═══ Stored data ═══

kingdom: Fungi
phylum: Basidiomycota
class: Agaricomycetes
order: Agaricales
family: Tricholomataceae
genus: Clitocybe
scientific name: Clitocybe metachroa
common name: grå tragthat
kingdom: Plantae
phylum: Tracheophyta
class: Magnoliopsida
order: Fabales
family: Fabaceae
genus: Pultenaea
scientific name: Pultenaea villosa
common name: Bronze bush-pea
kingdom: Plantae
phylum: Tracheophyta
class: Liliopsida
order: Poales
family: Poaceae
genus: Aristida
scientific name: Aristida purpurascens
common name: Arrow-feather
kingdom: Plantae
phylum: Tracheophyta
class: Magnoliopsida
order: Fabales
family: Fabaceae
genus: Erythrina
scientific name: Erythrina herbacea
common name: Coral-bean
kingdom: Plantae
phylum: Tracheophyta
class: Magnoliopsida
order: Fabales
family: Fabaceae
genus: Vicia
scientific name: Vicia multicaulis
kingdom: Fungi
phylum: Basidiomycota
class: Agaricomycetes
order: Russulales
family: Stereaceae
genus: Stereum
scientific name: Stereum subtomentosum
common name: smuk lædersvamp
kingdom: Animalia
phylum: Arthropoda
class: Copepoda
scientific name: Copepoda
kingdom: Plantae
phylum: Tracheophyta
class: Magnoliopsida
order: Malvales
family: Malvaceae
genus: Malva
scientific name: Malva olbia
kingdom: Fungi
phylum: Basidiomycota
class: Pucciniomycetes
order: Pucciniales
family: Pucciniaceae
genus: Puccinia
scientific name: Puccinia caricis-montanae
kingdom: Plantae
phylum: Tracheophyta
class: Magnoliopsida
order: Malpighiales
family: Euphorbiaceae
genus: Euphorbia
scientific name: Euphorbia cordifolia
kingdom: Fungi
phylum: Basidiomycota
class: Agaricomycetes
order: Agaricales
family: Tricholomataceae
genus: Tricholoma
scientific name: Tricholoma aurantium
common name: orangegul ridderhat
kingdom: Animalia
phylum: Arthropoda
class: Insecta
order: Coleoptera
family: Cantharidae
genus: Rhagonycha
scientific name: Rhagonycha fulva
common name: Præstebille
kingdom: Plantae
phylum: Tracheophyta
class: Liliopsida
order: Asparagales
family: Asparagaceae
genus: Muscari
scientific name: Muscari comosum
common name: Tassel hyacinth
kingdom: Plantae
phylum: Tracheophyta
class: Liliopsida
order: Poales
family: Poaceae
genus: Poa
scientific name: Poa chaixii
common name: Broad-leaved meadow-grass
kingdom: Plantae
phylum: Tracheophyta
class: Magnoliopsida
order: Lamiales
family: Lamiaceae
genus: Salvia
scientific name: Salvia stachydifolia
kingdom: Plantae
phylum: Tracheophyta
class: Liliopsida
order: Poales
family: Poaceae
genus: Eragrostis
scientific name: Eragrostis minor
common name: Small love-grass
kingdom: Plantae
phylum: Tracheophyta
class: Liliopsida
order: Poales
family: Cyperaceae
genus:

═══

● **Written problem**: Quote every line of the material above verbatim, keeping the original order.

● **Exercise response**:
kingdom: Fungi
phylum: Basidiomycota
class: Agaricomycetes
order: Agaricales
family: Tricholomataceae
genus: Clitocybe
scientific name: Clitocybe metachroa
common name: grå tragthat
kingdom: Plantae
phylum: Tracheophyta
class: Magnoliopsida
order: Fabales
family: Fabaceae
genus: Pultenaea
scientific name: Pultenaea villosa
common name: Bronze bush-pea
kingdom: Plantae
phylum: Tracheophyta
class: Liliopsida
order: Poales
family: Poaceae
genus: Aristida
scientific name: Aristida purpurascens
common name: Arrow-feather
kingdom: Plantae
phylum: Tracheophyta
class: Magnoliopsida
order: Fabales
family: Fabaceae
genus: Erythrina
scientific name: Erythrina herbacea
common name: Coral-bean
kingdom: Plantae
phylum: Tracheophyta
class: Magnoliopsida
order: Fabales
family: Fabaceae
genus: Vicia
scientific name: Vicia multicaulis
kingdom: Fungi
phylum: Basidiomycota
class: Agaricomycetes
order: Russulales
family: Stereaceae
genus: Stereum
scientific name: Stereum subtomentosum
common name: smuk lædersvamp
kingdom: Animalia
phylum: Arthropoda
class: Copepoda
scientific name: Copepoda
kingdom: Plantae
phylum: Tracheophyta
class: Magnoliopsida
order: Malvales
family: Malvaceae
genus: Malva
scientific name: Malva olbia
kingdom: Fungi
phylum: Basidiomycota
class: Pucciniomycetes
order: Pucciniales
family: Pucciniaceae
genus: Puccinia
scientific name: Puccinia caricis-montanae
kingdom: Plantae
phylum: Tracheophyta
class: Magnoliopsida
order: Malpighiales
family: Euphorbiaceae
genus: Euphorbia
scientific name: Euphorbia cordifolia
kingdom: Fungi
phylum: Basidiomycota
class: Agaricomycetes
order: Agaricales
family: Tricholomataceae
genus: Tricholoma
scientific name: Tricholoma aurantium
common name: orangegul ridderhat
kingdom: Animalia
phylum: Arthropoda
class: Insecta
order: Coleoptera
family: Cantharidae
genus: Rhagonycha
scientific name: Rhagonycha fulva
common name: Præstebille
kingdom: Plantae
phylum: Tracheophyta
class: Liliopsida
order: Asparagales
family: Asparagaceae
genus: Muscari
scientific name: Muscari comosum
common name: Tassel hyacinth
kingdom: Plantae
phylum: Tracheophyta
class: Liliopsida
order: Poales
family: Poaceae
genus: Poa
scientific name: Poa chaixii
common name: Broad-leaved meadow-grass
kingdom: Plantae
phylum: Tracheophyta
class: Magnoliopsida
order: Lamiales
family: Lamiaceae
genus: Salvia
scientific name: Salvia stachydifolia
kingdom: Plantae
phylum: Tracheophyta
class: Liliopsida
order: Poales
family: Poaceae
genus: Eragrostis
scientific name: Eragrostis minor
common name: Small love-grass
kingdom: Plantae
phylum: Tracheophyta
class: Liliopsida
order: Poales
family: Cyperaceae
genus:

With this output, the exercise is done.